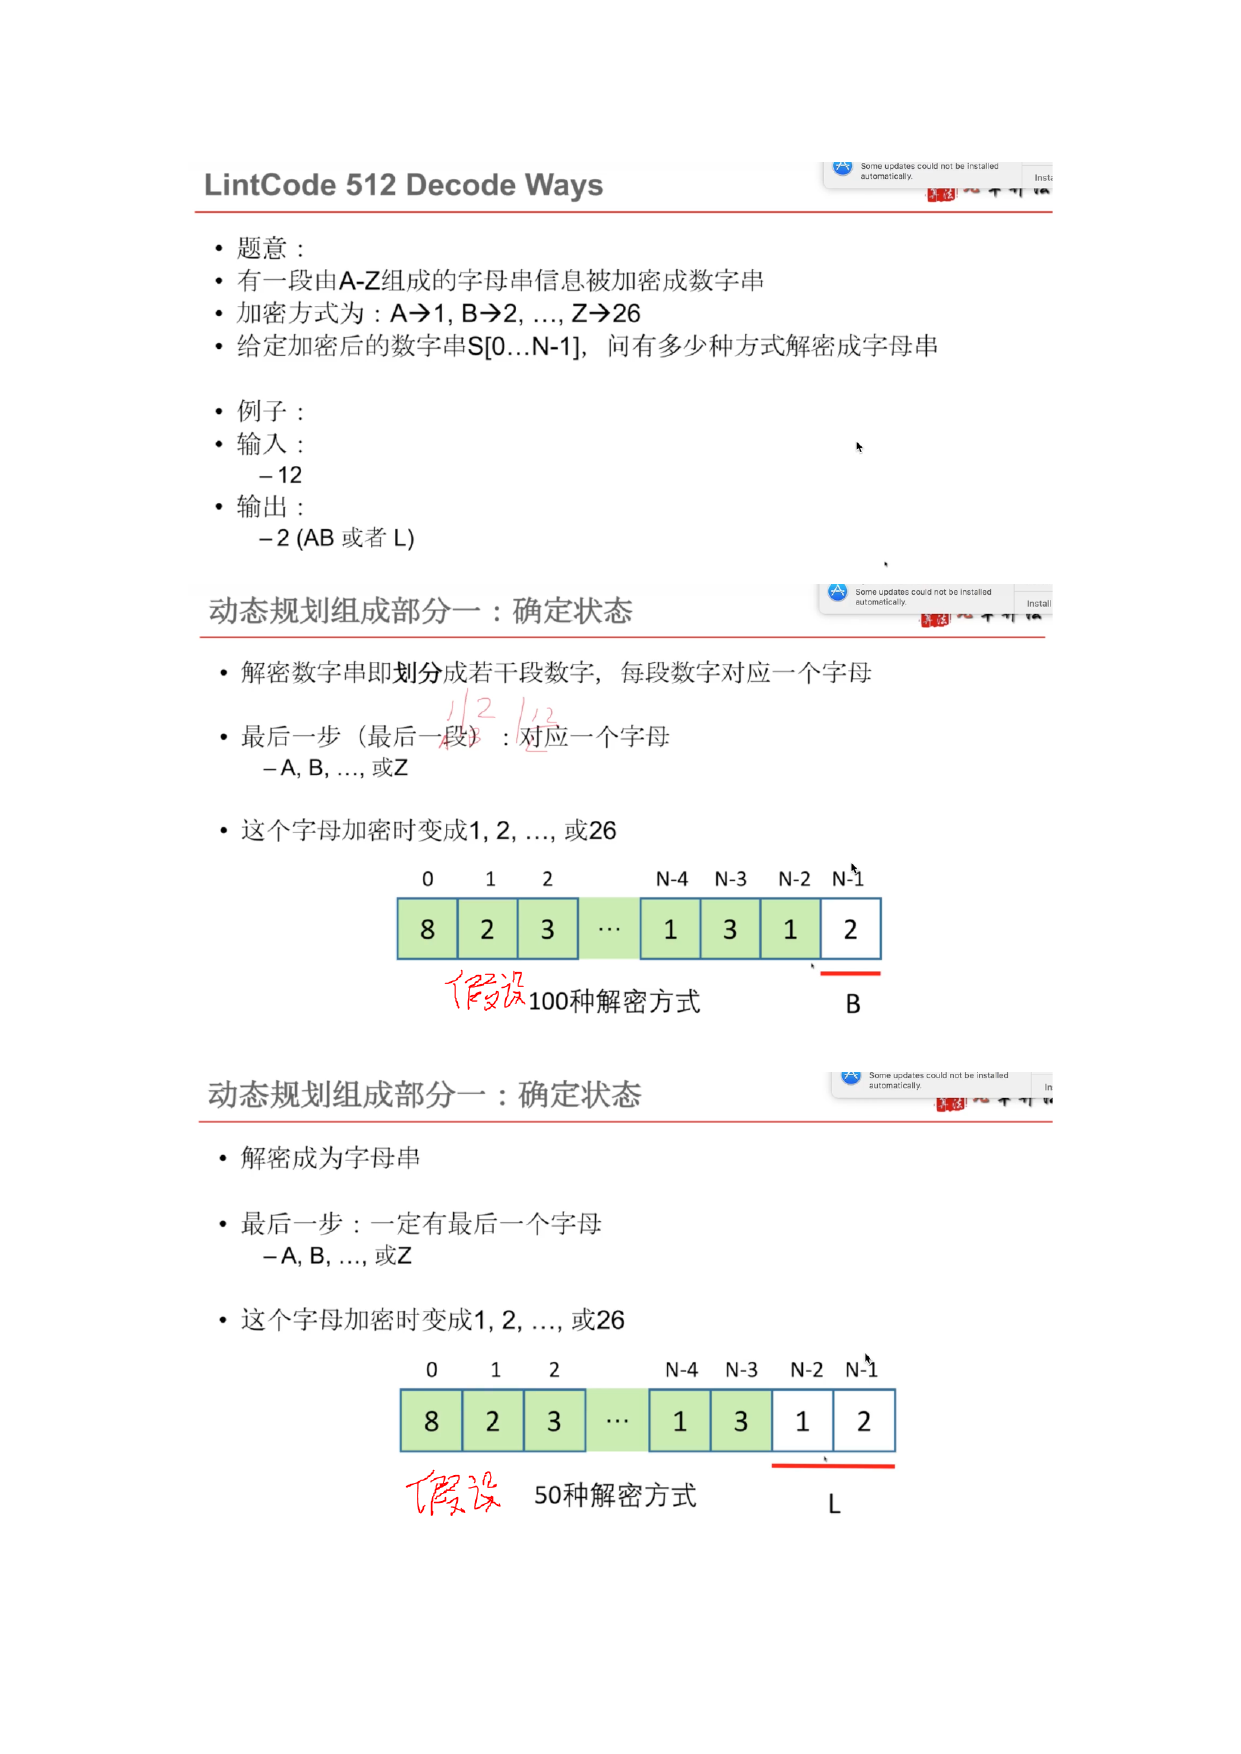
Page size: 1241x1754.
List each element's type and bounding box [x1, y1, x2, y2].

picture [187, 162, 1053, 578]
picture [187, 1072, 1053, 1532]
picture [187, 584, 1053, 1041]
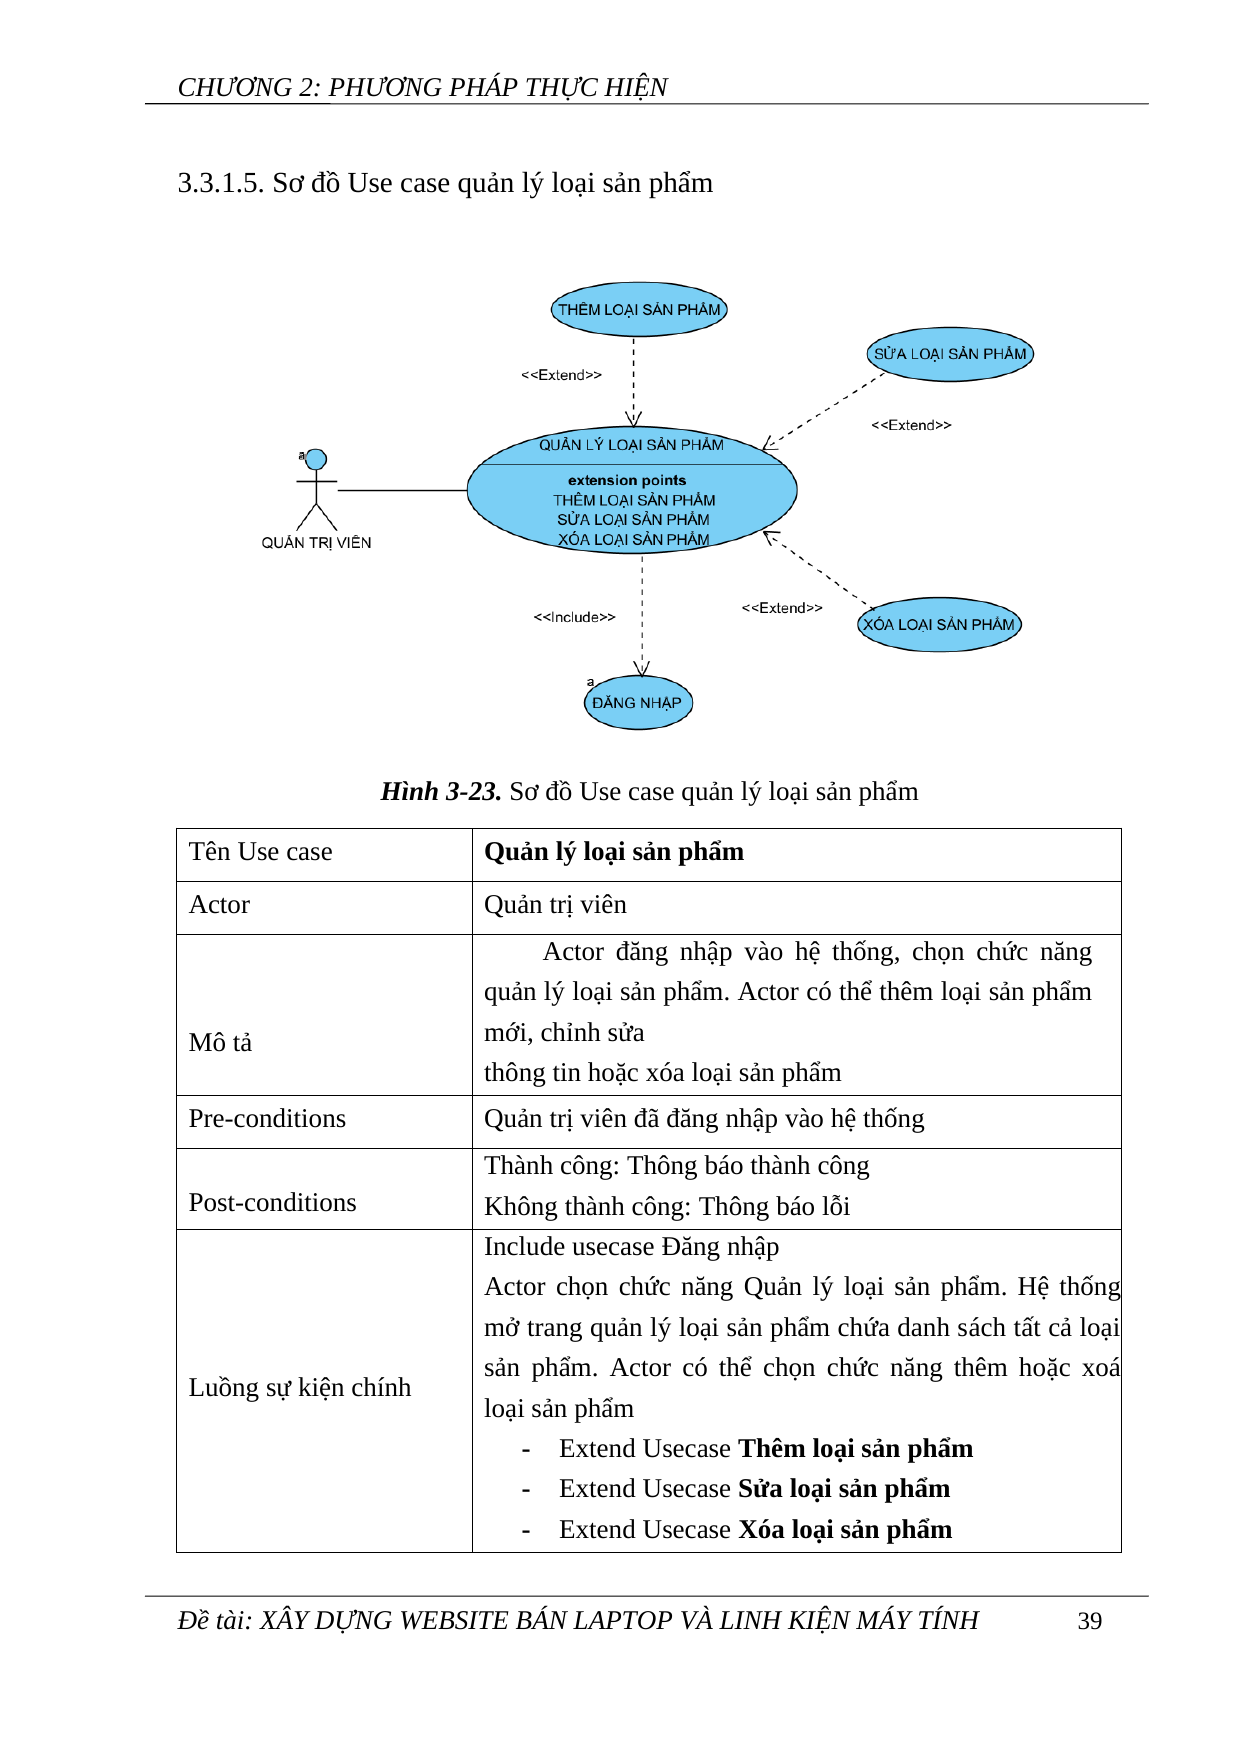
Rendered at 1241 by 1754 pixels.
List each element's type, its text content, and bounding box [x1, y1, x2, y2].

table_cell Quản trị viên đã đăng nhập vào hệ thống [473, 1096, 1121, 1148]
picture [177, 227, 1123, 753]
subtitle Sơ đồ Use case quản lý loại sản phẩm [177, 165, 1122, 198]
table_header Tên Use case [177, 829, 472, 881]
table_cell Actor [177, 882, 472, 934]
table_cell Include usecase Đăng nhập Actor chọn chức năng Quản lý loại sản phẩm. Hệ thống mở trang quản lý loại sản phẩm chứa danh sách tất cả loại sản phẩm. Actor có thể chọn chức năng thêm hoặc xoá loại sản phẩm Extend Usecase Thêm loại sản phẩm Extend Usecase Sửa loại sản phẩm Extend Usecase Xóa loại sản phẩm [473, 1230, 1121, 1552]
table_header Quản lý loại sản phẩm [473, 829, 1121, 881]
table_cell Mô tả [177, 935, 472, 1095]
table_cell Post-conditions [177, 1149, 472, 1229]
table_cell Quản trị viên [473, 882, 1121, 934]
text Hình 3-6. Sơ đồ Use case quản lý loại sản phẩm [177, 775, 1122, 806]
table_cell Luồng sự kiện chính [177, 1230, 472, 1552]
table_cell Actor đăng nhập vào hệ thống, chọn chức năng quản lý loại sản phẩm. Actor có thể thêm loại sản phẩm mới, chỉnh sửa thông tin hoặc xóa loại sản phẩm [473, 935, 1121, 1095]
table_cell Pre-conditions [177, 1096, 472, 1148]
table_cell Thành công: Thông báo thành công Không thành công: Thông báo lỗi [473, 1149, 1121, 1229]
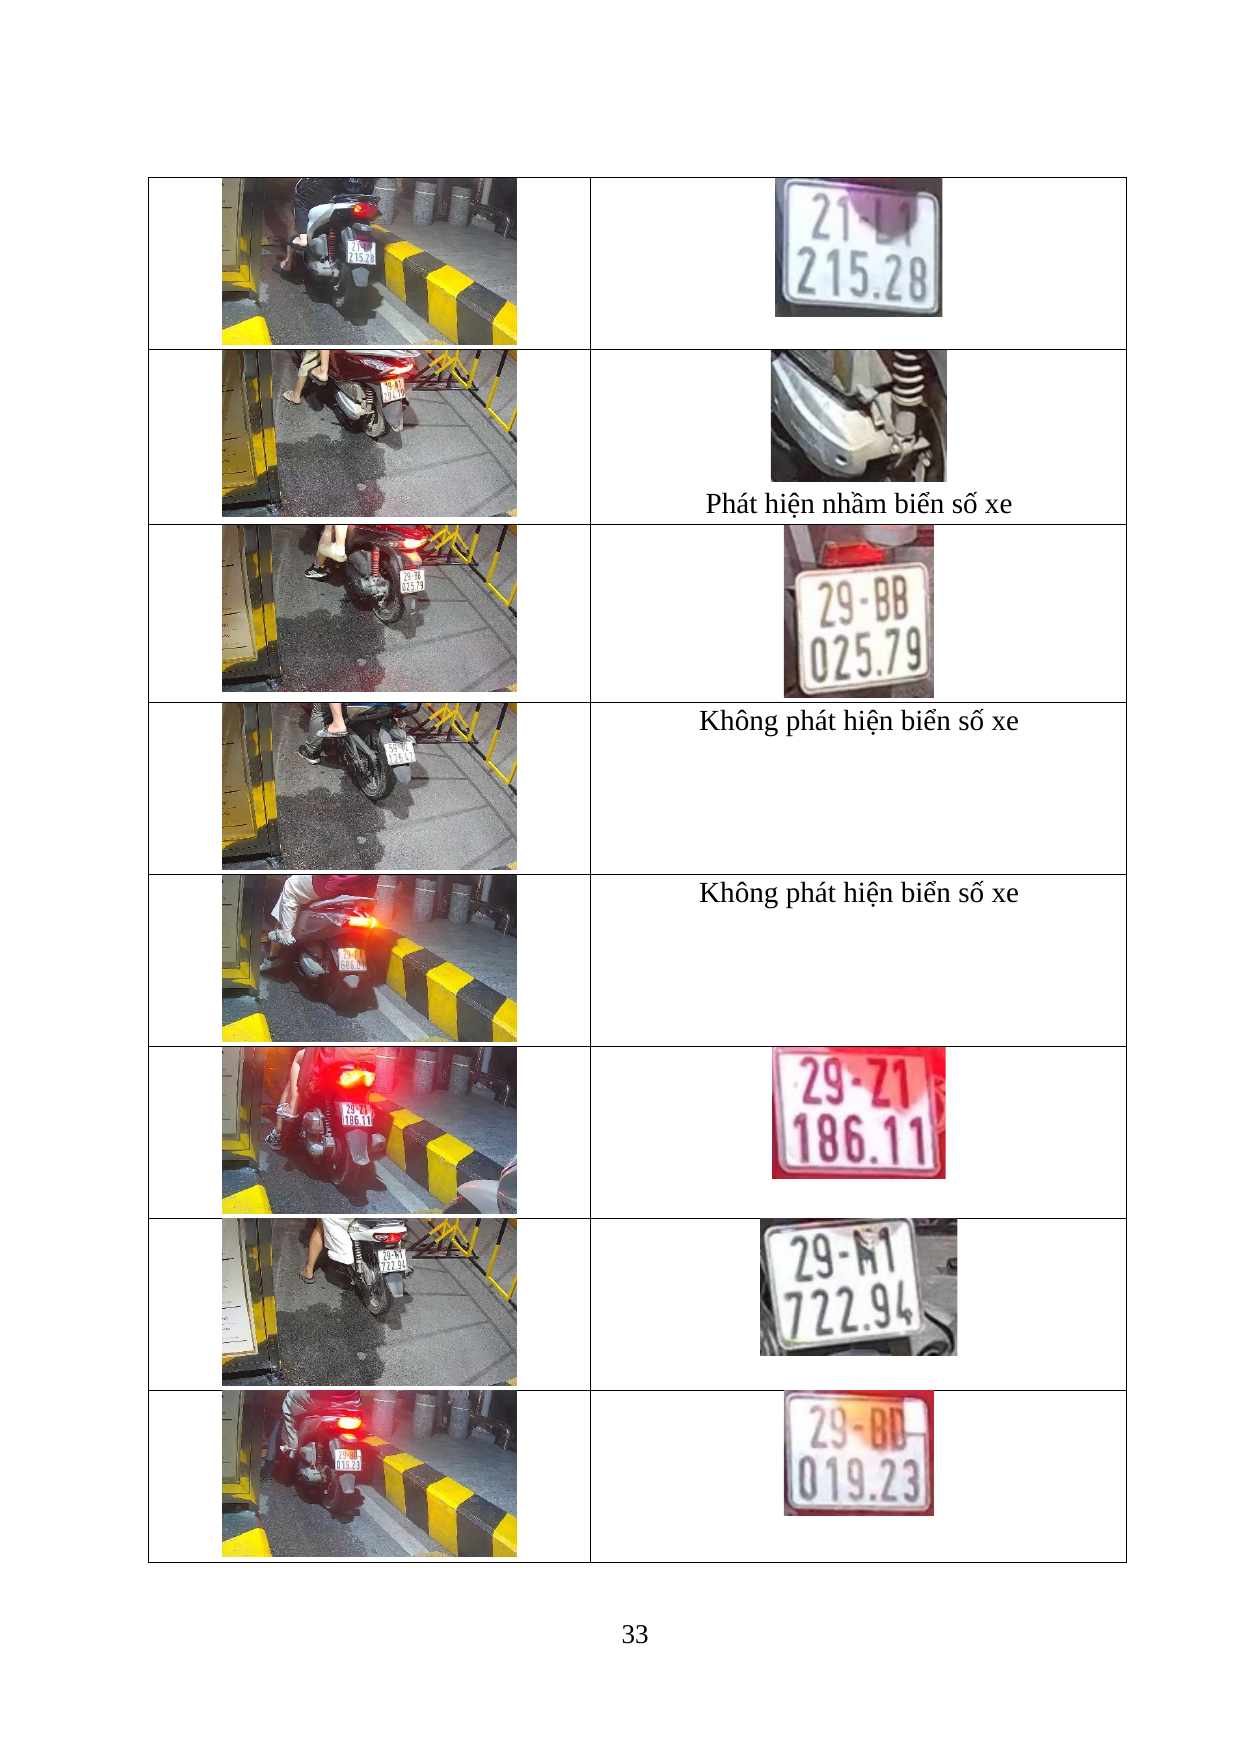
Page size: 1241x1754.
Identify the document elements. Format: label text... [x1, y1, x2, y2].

table_cell [591, 178, 1126, 349]
picture [222, 525, 517, 692]
table_cell [149, 178, 590, 349]
picture [772, 1047, 946, 1179]
table_cell [149, 1391, 590, 1562]
table_cell [591, 525, 1126, 702]
picture [783, 525, 934, 698]
table_cell [149, 875, 590, 1046]
picture [222, 1390, 517, 1557]
table_cell [149, 1047, 590, 1218]
table_cell [149, 1219, 590, 1390]
picture [760, 1218, 958, 1356]
table_cell [149, 703, 590, 874]
picture [222, 1047, 517, 1214]
table_cell [591, 1047, 1126, 1218]
table_cell [149, 350, 590, 524]
table_cell [591, 1219, 1126, 1390]
picture [222, 703, 517, 870]
picture [222, 1218, 517, 1386]
table_cell [149, 525, 590, 702]
picture [222, 178, 517, 345]
table_cell [591, 1391, 1126, 1562]
table_cell Không phát hiện biển số xe [591, 703, 1126, 874]
picture [783, 1390, 934, 1516]
picture [222, 875, 517, 1042]
table_cell Không phát hiện biển số xe [591, 875, 1126, 1046]
picture [222, 350, 517, 517]
picture [775, 178, 943, 317]
table_cell Phát hiện nhầm biển số xe [591, 350, 1126, 524]
picture [770, 350, 947, 482]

------------

What you have to do: Leave the pictures out and output the rest of the data word for word.

Solution:
Page size: 1241x1754.
List each element's type and bounding box [x1, y1, x2, y2].

picture [187, 162, 1053, 578]
picture [187, 1072, 1053, 1532]
picture [187, 584, 1053, 1041]
Rendered at 1241 by 1754 pixels.
List each element's type, its text content, and bounding box [x1, y1, x2, y2].

table_cell Quản trị viên đã đăng nhập vào hệ thống [473, 1096, 1121, 1148]
picture [177, 227, 1123, 753]
subtitle Sơ đồ Use case quản lý loại sản phẩm [177, 165, 1122, 198]
table_header Tên Use case [177, 829, 472, 881]
table_cell Actor [177, 882, 472, 934]
table_cell Include usecase Đăng nhập Actor chọn chức năng Quản lý loại sản phẩm. Hệ thống mở trang quản lý loại sản phẩm chứa danh sách tất cả loại sản phẩm. Actor có thể chọn chức năng thêm hoặc xoá loại sản phẩm Extend Usecase Thêm loại sản phẩm Extend Usecase Sửa loại sản phẩm Extend Usecase Xóa loại sản phẩm [473, 1230, 1121, 1552]
table_header Quản lý loại sản phẩm [473, 829, 1121, 881]
table_cell Mô tả [177, 935, 472, 1095]
table_cell Post-conditions [177, 1149, 472, 1229]
table_cell Quản trị viên [473, 882, 1121, 934]
text Hình 3-6. Sơ đồ Use case quản lý loại sản phẩm [177, 775, 1122, 806]
table_cell Luồng sự kiện chính [177, 1230, 472, 1552]
table_cell Actor đăng nhập vào hệ thống, chọn chức năng quản lý loại sản phẩm. Actor có thể thêm loại sản phẩm mới, chỉnh sửa thông tin hoặc xóa loại sản phẩm [473, 935, 1121, 1095]
table_cell Pre-conditions [177, 1096, 472, 1148]
table_cell Thành công: Thông báo thành công Không thành công: Thông báo lỗi [473, 1149, 1121, 1229]
Page size: 1241x1754.
Identify the document elements. Format: label text... [x1, y1, x2, y2].

table_cell [591, 178, 1126, 349]
picture [222, 525, 517, 692]
table_cell [149, 178, 590, 349]
picture [772, 1047, 946, 1179]
table_cell [149, 1391, 590, 1562]
table_cell [591, 525, 1126, 702]
picture [783, 525, 934, 698]
table_cell [149, 875, 590, 1046]
picture [222, 1390, 517, 1557]
table_cell [149, 1047, 590, 1218]
table_cell [149, 1219, 590, 1390]
picture [760, 1218, 958, 1356]
table_cell [149, 703, 590, 874]
picture [222, 1047, 517, 1214]
table_cell [591, 1047, 1126, 1218]
table_cell [149, 350, 590, 524]
table_cell [591, 1219, 1126, 1390]
picture [222, 703, 517, 870]
picture [222, 1218, 517, 1386]
table_cell [149, 525, 590, 702]
picture [222, 178, 517, 345]
table_cell [591, 1391, 1126, 1562]
table_cell Không phát hiện biển số xe [591, 703, 1126, 874]
picture [783, 1390, 934, 1516]
picture [222, 875, 517, 1042]
table_cell Không phát hiện biển số xe [591, 875, 1126, 1046]
picture [222, 350, 517, 517]
picture [775, 178, 943, 317]
table_cell Phát hiện nhầm biển số xe [591, 350, 1126, 524]
picture [770, 350, 947, 482]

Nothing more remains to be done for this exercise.